◆ BRANO FORNITO:

Raffaele Cutolo, l'ex boss detenuto al 41 bis a Parma, ha detto che nel caso decidesse di parlare, «ballerebbero le scrivanie di mezzo parlamento»: «Molti di quelli che stanno adesso ce li hanno messi quelli che allora venivano a pregarmi», ha detto l'uomo, come spiegato da La Repubblica che ha chiarito come le parole sono state riferite dalla moglie, Immacolata Iacone, e da Gaetano Aufiero, avvocato di Cutolo.
STATO IN PERICOLO. «Mi hanno usato e gonfiato il petto, da Cirillo a Moro che, a differenza del primo, hanno voluto morto e infatti mi ordinano di non intervenire: leva 'e mani (togliti di mezzo, ndr) mi disse Vincenzo Casillo (il suo braccio destro, ucciso a Roma il 29 gennaio 1983, ndr). Poi mi hanno tumulato vivo. Sanno che se parlo cade lo Stato», è stata la versione dell'uomo.
«DEFUNTO A VITA». Della sua detenzione, Cutolo ha detto di essere un «defunto in vita» di saltare anche l'ora d'aria per evitare «controlli umilianti allo Stato servo»: «Pensano sia ancora legato alla camorra. Ma quale camorra? è pagina chiusa dal 1983, quando ho sposato Tina nel carcere dell'Asinara».

◆ MATERIALE FORNITO:
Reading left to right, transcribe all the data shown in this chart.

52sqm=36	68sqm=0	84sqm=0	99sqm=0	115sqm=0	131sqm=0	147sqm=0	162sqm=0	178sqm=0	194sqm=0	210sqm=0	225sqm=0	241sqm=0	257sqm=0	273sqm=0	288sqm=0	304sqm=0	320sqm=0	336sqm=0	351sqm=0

◆ DOMANDE:
1. Stabilisci se le seguenti affermazioni concordano con il brano su Raffaele Cutolo: (a) Cutolo è detenuto al 41 bis a Parma; (b) Vincenzo Casillo fu ucciso a Napoli; (c) Cutolo si è sposato nel carcere dell'Asinara. Per ciascuna rispondi sì o no e cita alla lettera le parole del brano che lo dimostrano.
2. Ricopia fedelmente dal brano su Raffaele Cutolo il tratto che va da «STATO IN PERICOLO.» fino a «la versione dell'uomo.».
3. Prosegui il brano su Raffaele Cutolo partendo dall'ultima frase riportata.

◆ SOLUZIONI:
1.
(a) Sì: «l'ex boss detenuto al 41 bis a Parma».
(b) No: «ucciso a Roma il 29 gennaio 1983».
(c) Sì: «quando ho sposato Tina nel carcere dell'Asinara».

2.
STATO IN PERICOLO. «Mi hanno usato e gonfiato il petto, da Cirillo a Moro che, a differenza del primo, hanno voluto morto e infatti mi ordinano di non intervenire: leva 'e mani (togliti di mezzo, ndr) mi disse Vincenzo Casillo (il suo braccio destro, ucciso a Roma il 29 gennaio 1983, ndr). Poi mi hanno tumulato vivo. Sanno che se parlo cade lo Stato», è stata la versione dell'uomo.

3.
Quindi ha aggiunto: «Non sono un pericolo. Sarei pericoloso se parlassi, ma non ce l'hanno fatta a farmi diventare un jukebox a gettone: il pentito va a gettone. Parla e guadagna. Un ulteriore oltraggio alla memoria delle vittime».
«TORTORA ERA INNOCENTE». L'ex boss ha poi definito «tutti parolai i politici»: «L'ultimo che ho stimato è stato Berlusconi».
Infine Cutolo ha fatto riferimento a Pasquale Barra, il suo boia, morto di recente: «Ha rovinato il povero Tortora. Che era innocente lo dissi da subito. Chiesi ai magistrati di essere interrogato. Non mi vollero nemmeno sentire».